═══ Data under study ═══
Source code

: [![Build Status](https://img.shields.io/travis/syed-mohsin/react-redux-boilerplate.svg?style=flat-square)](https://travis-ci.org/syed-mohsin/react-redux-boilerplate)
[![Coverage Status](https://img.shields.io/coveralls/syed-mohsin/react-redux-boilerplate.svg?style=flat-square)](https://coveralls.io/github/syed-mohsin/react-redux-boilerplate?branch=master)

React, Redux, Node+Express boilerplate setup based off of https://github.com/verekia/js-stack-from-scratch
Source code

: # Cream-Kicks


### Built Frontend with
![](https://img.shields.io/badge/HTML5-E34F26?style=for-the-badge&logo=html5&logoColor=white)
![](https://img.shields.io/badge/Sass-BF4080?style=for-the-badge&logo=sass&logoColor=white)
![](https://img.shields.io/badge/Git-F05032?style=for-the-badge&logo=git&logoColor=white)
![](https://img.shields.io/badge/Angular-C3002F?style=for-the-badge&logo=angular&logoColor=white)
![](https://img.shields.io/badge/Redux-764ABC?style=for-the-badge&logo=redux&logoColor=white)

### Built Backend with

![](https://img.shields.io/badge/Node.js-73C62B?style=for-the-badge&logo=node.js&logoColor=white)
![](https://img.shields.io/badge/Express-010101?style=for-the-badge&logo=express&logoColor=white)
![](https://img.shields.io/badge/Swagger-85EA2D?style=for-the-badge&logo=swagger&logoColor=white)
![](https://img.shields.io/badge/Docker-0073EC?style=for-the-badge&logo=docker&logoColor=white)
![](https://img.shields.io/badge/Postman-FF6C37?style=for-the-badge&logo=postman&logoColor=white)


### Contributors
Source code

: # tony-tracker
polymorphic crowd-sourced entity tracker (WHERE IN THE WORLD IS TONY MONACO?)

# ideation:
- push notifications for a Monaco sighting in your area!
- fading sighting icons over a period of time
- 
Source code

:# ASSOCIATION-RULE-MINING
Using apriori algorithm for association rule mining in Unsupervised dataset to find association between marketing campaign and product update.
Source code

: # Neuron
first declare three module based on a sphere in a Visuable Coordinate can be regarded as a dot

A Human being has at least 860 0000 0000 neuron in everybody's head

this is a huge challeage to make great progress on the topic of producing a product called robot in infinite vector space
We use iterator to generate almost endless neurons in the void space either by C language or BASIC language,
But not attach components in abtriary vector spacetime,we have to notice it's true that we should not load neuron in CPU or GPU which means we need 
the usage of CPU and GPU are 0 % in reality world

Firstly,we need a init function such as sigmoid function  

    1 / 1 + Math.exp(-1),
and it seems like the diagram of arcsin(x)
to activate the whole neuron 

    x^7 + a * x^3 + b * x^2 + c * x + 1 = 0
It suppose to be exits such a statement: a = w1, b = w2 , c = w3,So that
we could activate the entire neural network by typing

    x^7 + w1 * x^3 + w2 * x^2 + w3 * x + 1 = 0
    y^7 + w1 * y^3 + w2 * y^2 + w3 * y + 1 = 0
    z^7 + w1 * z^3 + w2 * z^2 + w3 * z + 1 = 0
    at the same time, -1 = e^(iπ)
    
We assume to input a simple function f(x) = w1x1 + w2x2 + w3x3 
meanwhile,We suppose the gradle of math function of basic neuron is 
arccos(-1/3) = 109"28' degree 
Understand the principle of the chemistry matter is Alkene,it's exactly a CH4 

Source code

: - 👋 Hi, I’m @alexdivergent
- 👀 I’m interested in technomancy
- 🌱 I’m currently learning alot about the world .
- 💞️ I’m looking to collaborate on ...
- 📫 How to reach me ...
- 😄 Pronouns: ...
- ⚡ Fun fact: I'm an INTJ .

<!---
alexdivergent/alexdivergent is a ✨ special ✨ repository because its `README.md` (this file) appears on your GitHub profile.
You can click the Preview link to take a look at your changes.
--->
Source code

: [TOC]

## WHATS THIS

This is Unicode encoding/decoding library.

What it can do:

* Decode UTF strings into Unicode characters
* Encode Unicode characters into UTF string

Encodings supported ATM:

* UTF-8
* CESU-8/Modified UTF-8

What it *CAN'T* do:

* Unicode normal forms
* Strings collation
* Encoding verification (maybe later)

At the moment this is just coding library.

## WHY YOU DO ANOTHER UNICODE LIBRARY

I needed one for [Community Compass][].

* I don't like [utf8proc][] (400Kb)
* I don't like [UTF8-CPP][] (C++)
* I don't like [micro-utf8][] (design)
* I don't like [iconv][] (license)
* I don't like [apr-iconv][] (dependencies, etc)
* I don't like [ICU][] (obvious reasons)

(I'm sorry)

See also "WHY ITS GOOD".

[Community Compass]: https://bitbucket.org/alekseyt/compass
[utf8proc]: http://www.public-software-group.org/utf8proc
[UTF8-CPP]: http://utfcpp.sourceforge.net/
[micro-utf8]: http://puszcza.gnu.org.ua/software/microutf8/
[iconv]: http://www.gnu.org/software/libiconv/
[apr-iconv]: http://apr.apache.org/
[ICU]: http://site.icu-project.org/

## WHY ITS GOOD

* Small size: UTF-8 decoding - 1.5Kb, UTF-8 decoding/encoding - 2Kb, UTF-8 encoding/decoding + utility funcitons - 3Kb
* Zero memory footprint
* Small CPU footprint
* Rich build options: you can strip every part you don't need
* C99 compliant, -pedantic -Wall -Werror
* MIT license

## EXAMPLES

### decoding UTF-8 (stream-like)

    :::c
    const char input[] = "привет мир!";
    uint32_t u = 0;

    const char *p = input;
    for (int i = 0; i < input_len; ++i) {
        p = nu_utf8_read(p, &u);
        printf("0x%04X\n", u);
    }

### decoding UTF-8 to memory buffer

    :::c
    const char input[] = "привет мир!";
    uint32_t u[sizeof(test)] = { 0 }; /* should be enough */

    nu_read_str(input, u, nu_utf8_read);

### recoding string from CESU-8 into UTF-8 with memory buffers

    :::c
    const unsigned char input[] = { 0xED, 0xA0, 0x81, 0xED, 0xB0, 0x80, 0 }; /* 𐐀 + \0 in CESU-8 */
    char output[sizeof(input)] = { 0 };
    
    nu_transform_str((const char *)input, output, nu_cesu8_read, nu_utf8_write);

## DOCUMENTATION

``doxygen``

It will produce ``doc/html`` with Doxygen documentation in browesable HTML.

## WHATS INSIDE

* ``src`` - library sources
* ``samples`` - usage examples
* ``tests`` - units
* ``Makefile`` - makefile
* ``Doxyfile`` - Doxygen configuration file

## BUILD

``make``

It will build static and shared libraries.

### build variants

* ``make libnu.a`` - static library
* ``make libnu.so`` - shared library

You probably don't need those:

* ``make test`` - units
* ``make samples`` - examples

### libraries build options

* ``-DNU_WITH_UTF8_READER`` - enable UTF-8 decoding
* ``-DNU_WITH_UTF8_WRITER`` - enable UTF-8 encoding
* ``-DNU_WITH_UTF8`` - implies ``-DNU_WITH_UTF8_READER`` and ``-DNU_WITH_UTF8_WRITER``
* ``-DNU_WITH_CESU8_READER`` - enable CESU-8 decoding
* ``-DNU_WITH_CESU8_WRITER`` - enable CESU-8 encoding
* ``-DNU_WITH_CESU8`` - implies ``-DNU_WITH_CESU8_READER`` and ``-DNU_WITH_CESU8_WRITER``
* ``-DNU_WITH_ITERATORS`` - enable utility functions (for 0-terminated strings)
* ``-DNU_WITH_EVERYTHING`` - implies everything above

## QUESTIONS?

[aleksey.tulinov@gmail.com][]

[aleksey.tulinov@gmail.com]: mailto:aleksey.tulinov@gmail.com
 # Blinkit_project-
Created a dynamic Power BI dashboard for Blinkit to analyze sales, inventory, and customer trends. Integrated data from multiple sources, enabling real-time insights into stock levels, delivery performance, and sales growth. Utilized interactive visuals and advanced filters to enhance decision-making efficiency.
═══
## Problem details
Could you retype all of the records above exactly as they appear?

## Expected output
Source code

: [![Build Status](https://img.shields.io/travis/syed-mohsin/react-redux-boilerplate.svg?style=flat-square)](https://travis-ci.org/syed-mohsin/react-redux-boilerplate)
[![Coverage Status](https://img.shields.io/coveralls/syed-mohsin/react-redux-boilerplate.svg?style=flat-square)](https://coveralls.io/github/syed-mohsin/react-redux-boilerplate?branch=master)

React, Redux, Node+Express boilerplate setup based off of https://github.com/verekia/js-stack-from-scratch
Source code

: # Cream-Kicks


### Built Frontend with
![](https://img.shields.io/badge/HTML5-E34F26?style=for-the-badge&logo=html5&logoColor=white)
![](https://img.shields.io/badge/Sass-BF4080?style=for-the-badge&logo=sass&logoColor=white)
![](https://img.shields.io/badge/Git-F05032?style=for-the-badge&logo=git&logoColor=white)
![](https://img.shields.io/badge/Angular-C3002F?style=for-the-badge&logo=angular&logoColor=white)
![](https://img.shields.io/badge/Redux-764ABC?style=for-the-badge&logo=redux&logoColor=white)

### Built Backend with

![](https://img.shields.io/badge/Node.js-73C62B?style=for-the-badge&logo=node.js&logoColor=white)
![](https://img.shields.io/badge/Express-010101?style=for-the-badge&logo=express&logoColor=white)
![](https://img.shields.io/badge/Swagger-85EA2D?style=for-the-badge&logo=swagger&logoColor=white)
![](https://img.shields.io/badge/Docker-0073EC?style=for-the-badge&logo=docker&logoColor=white)
![](https://img.shields.io/badge/Postman-FF6C37?style=for-the-badge&logo=postman&logoColor=white)


### Contributors
Source code

: # tony-tracker
polymorphic crowd-sourced entity tracker (WHERE IN THE WORLD IS TONY MONACO?)

# ideation:
- push notifications for a Monaco sighting in your area!
- fading sighting icons over a period of time
- 
Source code

:# ASSOCIATION-RULE-MINING
Using apriori algorithm for association rule mining in Unsupervised dataset to find association between marketing campaign and product update.
Source code

: # Neuron
first declare three module based on a sphere in a Visuable Coordinate can be regarded as a dot

A Human being has at least 860 0000 0000 neuron in everybody's head

this is a huge challeage to make great progress on the topic of producing a product called robot in infinite vector space
We use iterator to generate almost endless neurons in the void space either by C language or BASIC language,
But not attach components in abtriary vector spacetime,we have to notice it's true that we should not load neuron in CPU or GPU which means we need 
the usage of CPU and GPU are 0 % in reality world

Firstly,we need a init function such as sigmoid function  

    1 / 1 + Math.exp(-1),
and it seems like the diagram of arcsin(x)
to activate the whole neuron 

    x^7 + a * x^3 + b * x^2 + c * x + 1 = 0
It suppose to be exits such a statement: a = w1, b = w2 , c = w3,So that
we could activate the entire neural network by typing

    x^7 + w1 * x^3 + w2 * x^2 + w3 * x + 1 = 0
    y^7 + w1 * y^3 + w2 * y^2 + w3 * y + 1 = 0
    z^7 + w1 * z^3 + w2 * z^2 + w3 * z + 1 = 0
    at the same time, -1 = e^(iπ)
    
We assume to input a simple function f(x) = w1x1 + w2x2 + w3x3 
meanwhile,We suppose the gradle of math function of basic neuron is 
arccos(-1/3) = 109"28' degree 
Understand the principle of the chemistry matter is Alkene,it's exactly a CH4 

Source code

: - 👋 Hi, I’m @alexdivergent
- 👀 I’m interested in technomancy
- 🌱 I’m currently learning alot about the world .
- 💞️ I’m looking to collaborate on ...
- 📫 How to reach me ...
- 😄 Pronouns: ...
- ⚡ Fun fact: I'm an INTJ .

<!---
alexdivergent/alexdivergent is a ✨ special ✨ repository because its `README.md` (this file) appears on your GitHub profile.
You can click the Preview link to take a look at your changes.
--->
Source code

: [TOC]

## WHATS THIS

This is Unicode encoding/decoding library.

What it can do:

* Decode UTF strings into Unicode characters
* Encode Unicode characters into UTF string

Encodings supported ATM:

* UTF-8
* CESU-8/Modified UTF-8

What it *CAN'T* do:

* Unicode normal forms
* Strings collation
* Encoding verification (maybe later)

At the moment this is just coding library.

## WHY YOU DO ANOTHER UNICODE LIBRARY

I needed one for [Community Compass][].

* I don't like [utf8proc][] (400Kb)
* I don't like [UTF8-CPP][] (C++)
* I don't like [micro-utf8][] (design)
* I don't like [iconv][] (license)
* I don't like [apr-iconv][] (dependencies, etc)
* I don't like [ICU][] (obvious reasons)

(I'm sorry)

See also "WHY ITS GOOD".

[Community Compass]: https://bitbucket.org/alekseyt/compass
[utf8proc]: http://www.public-software-group.org/utf8proc
[UTF8-CPP]: http://utfcpp.sourceforge.net/
[micro-utf8]: http://puszcza.gnu.org.ua/software/microutf8/
[iconv]: http://www.gnu.org/software/libiconv/
[apr-iconv]: http://apr.apache.org/
[ICU]: http://site.icu-project.org/

## WHY ITS GOOD

* Small size: UTF-8 decoding - 1.5Kb, UTF-8 decoding/encoding - 2Kb, UTF-8 encoding/decoding + utility funcitons - 3Kb
* Zero memory footprint
* Small CPU footprint
* Rich build options: you can strip every part you don't need
* C99 compliant, -pedantic -Wall -Werror
* MIT license

## EXAMPLES

### decoding UTF-8 (stream-like)

    :::c
    const char input[] = "привет мир!";
    uint32_t u = 0;

    const char *p = input;
    for (int i = 0; i < input_len; ++i) {
        p = nu_utf8_read(p, &u);
        printf("0x%04X\n", u);
    }

### decoding UTF-8 to memory buffer

    :::c
    const char input[] = "привет мир!";
    uint32_t u[sizeof(test)] = { 0 }; /* should be enough */

    nu_read_str(input, u, nu_utf8_read);

### recoding string from CESU-8 into UTF-8 with memory buffers

    :::c
    const unsigned char input[] = { 0xED, 0xA0, 0x81, 0xED, 0xB0, 0x80, 0 }; /* 𐐀 + \0 in CESU-8 */
    char output[sizeof(input)] = { 0 };
    
    nu_transform_str((const char *)input, output, nu_cesu8_read, nu_utf8_write);

## DOCUMENTATION

``doxygen``

It will produce ``doc/html`` with Doxygen documentation in browesable HTML.

## WHATS INSIDE

* ``src`` - library sources
* ``samples`` - usage examples
* ``tests`` - units
* ``Makefile`` - makefile
* ``Doxyfile`` - Doxygen configuration file

## BUILD

``make``

It will build static and shared libraries.

### build variants

* ``make libnu.a`` - static library
* ``make libnu.so`` - shared library

You probably don't need those:

* ``make test`` - units
* ``make samples`` - examples

### libraries build options

* ``-DNU_WITH_UTF8_READER`` - enable UTF-8 decoding
* ``-DNU_WITH_UTF8_WRITER`` - enable UTF-8 encoding
* ``-DNU_WITH_UTF8`` - implies ``-DNU_WITH_UTF8_READER`` and ``-DNU_WITH_UTF8_WRITER``
* ``-DNU_WITH_CESU8_READER`` - enable CESU-8 decoding
* ``-DNU_WITH_CESU8_WRITER`` - enable CESU-8 encoding
* ``-DNU_WITH_CESU8`` - implies ``-DNU_WITH_CESU8_READER`` and ``-DNU_WITH_CESU8_WRITER``
* ``-DNU_WITH_ITERATORS`` - enable utility functions (for 0-terminated strings)
* ``-DNU_WITH_EVERYTHING`` - implies everything above

## QUESTIONS?

[aleksey.tulinov@gmail.com][]

[aleksey.tulinov@gmail.com]: mailto:aleksey.tulinov@gmail.com
 # Blinkit_project-
Created a dynamic Power BI dashboard for Blinkit to analyze sales, inventory, and customer trends. Integrated data from multiple sources, enabling real-time insights into stock levels, delivery performance, and sales growth. Utilized interactive visuals and advanced filters to enhance decision-making efficiency.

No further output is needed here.